◆ Dataset ◆
——
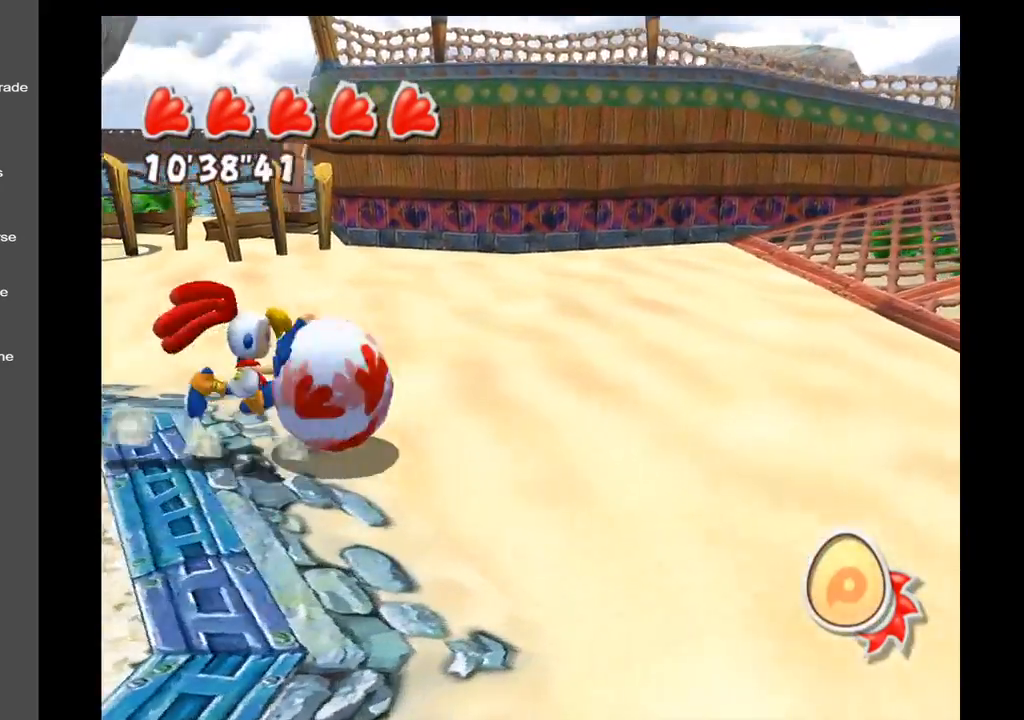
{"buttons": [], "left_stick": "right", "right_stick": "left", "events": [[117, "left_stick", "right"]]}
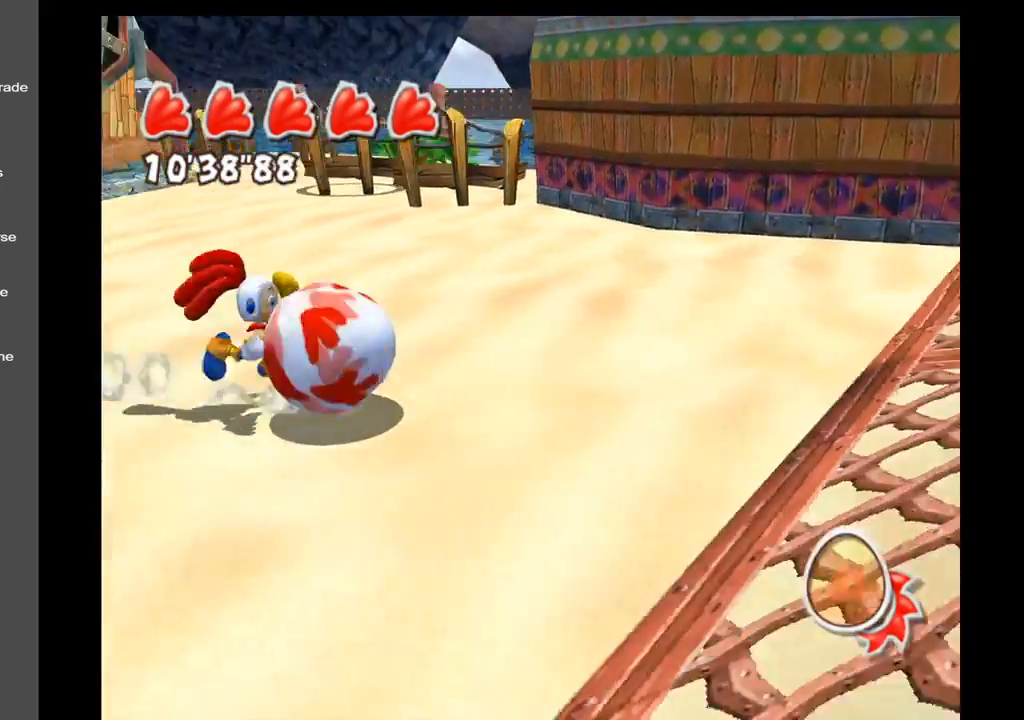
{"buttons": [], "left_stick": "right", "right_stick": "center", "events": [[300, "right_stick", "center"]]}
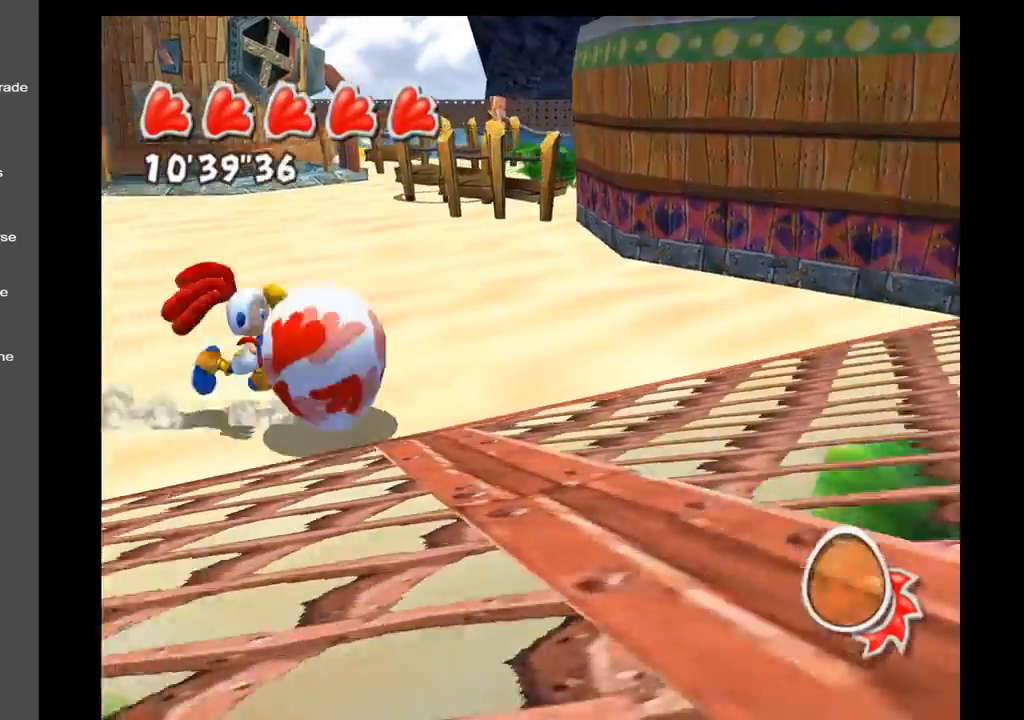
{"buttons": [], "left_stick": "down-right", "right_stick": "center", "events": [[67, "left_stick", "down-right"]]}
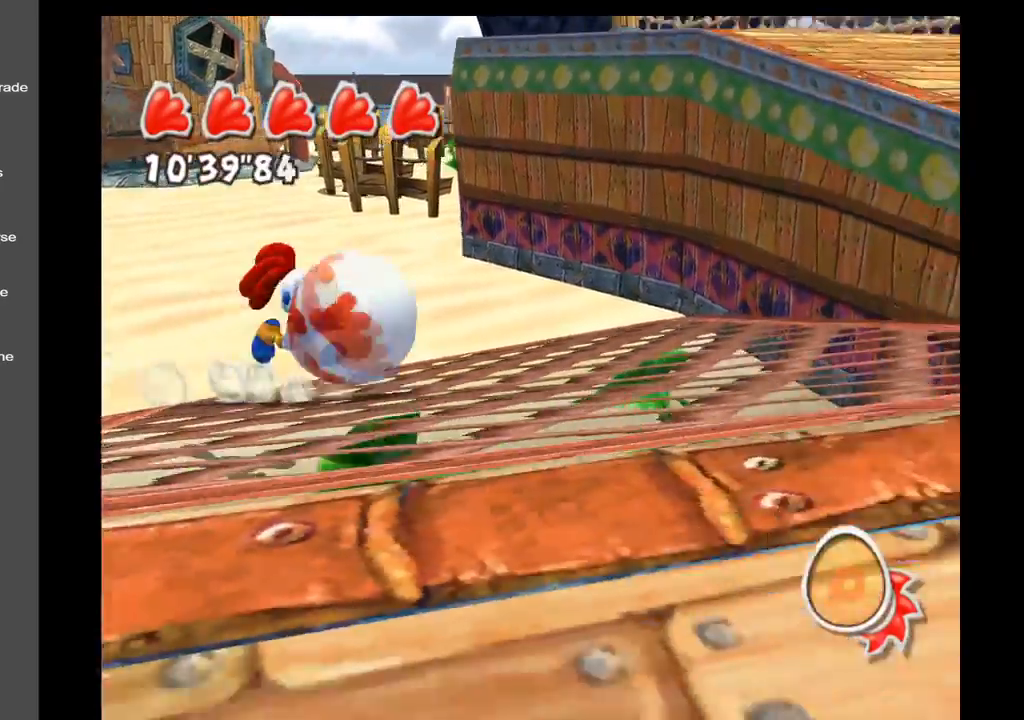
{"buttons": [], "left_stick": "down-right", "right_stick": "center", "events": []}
——
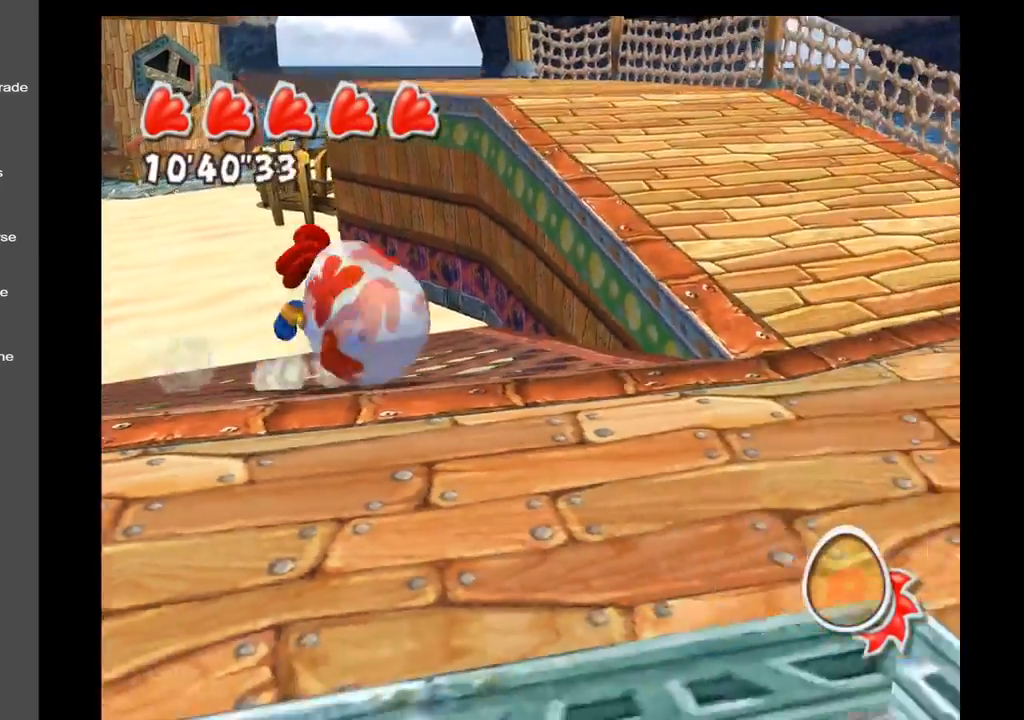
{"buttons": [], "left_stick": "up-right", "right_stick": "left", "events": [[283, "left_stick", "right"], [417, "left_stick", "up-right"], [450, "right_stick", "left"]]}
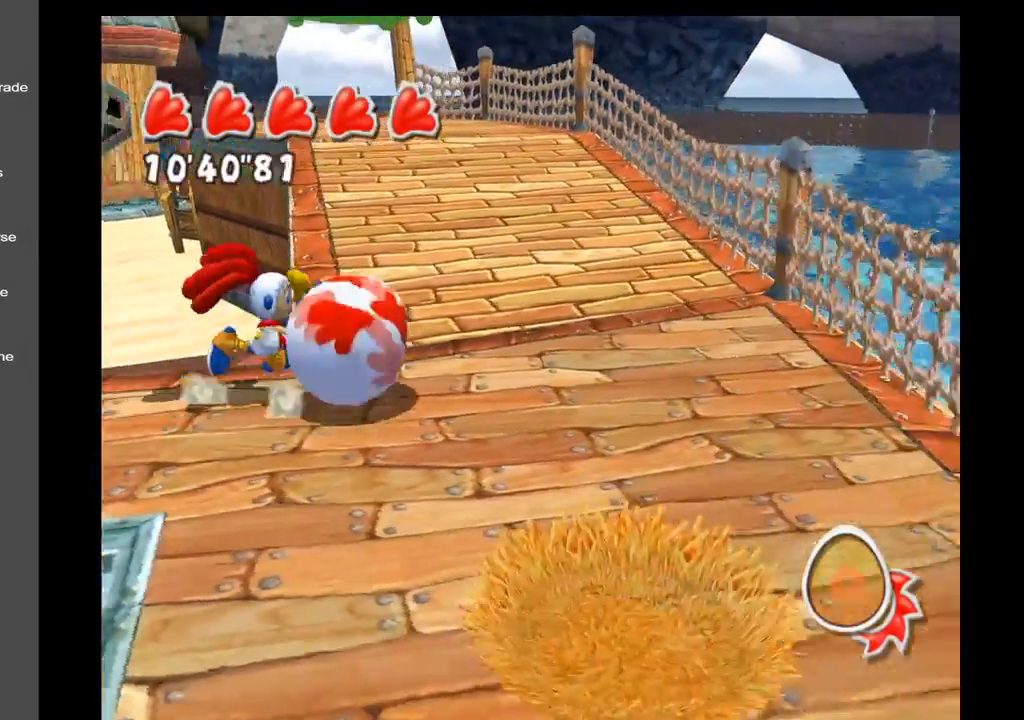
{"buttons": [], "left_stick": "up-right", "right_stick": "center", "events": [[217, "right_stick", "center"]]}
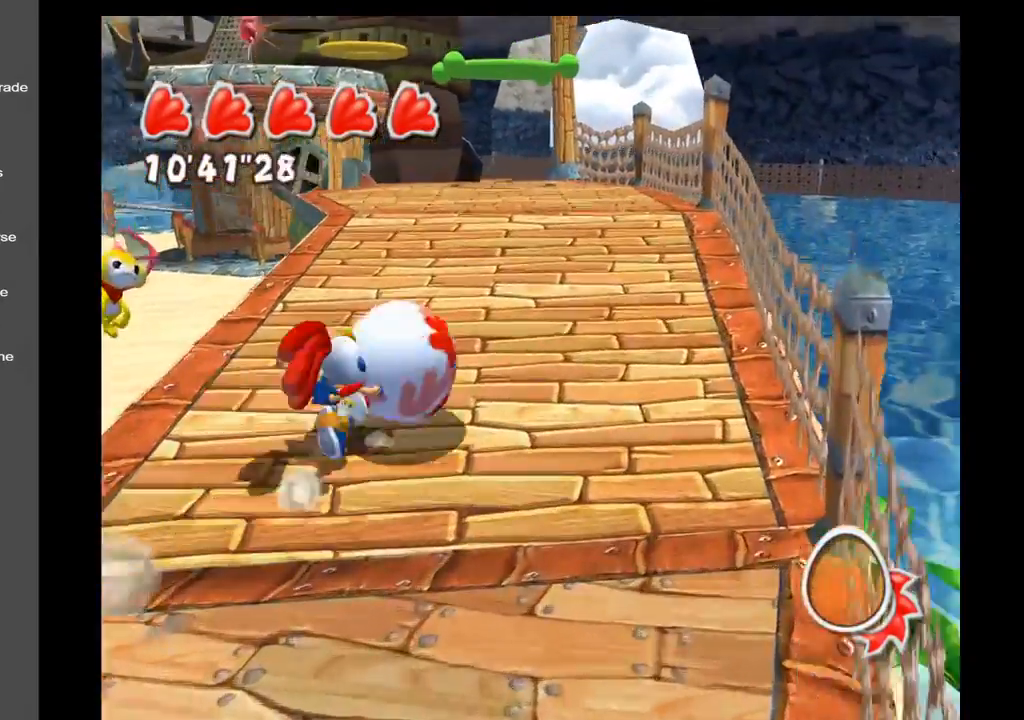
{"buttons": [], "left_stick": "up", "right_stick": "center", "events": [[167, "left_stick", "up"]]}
——
Wherever the word "down" turns up in the records, copy out the line it is on.

◆ Result of the task ◆
{"buttons": [], "left_stick": "down-right", "right_stick": "center", "events": [[67, "left_stick", "down-right"]]}
{"buttons": [], "left_stick": "down-right", "right_stick": "center", "events": []}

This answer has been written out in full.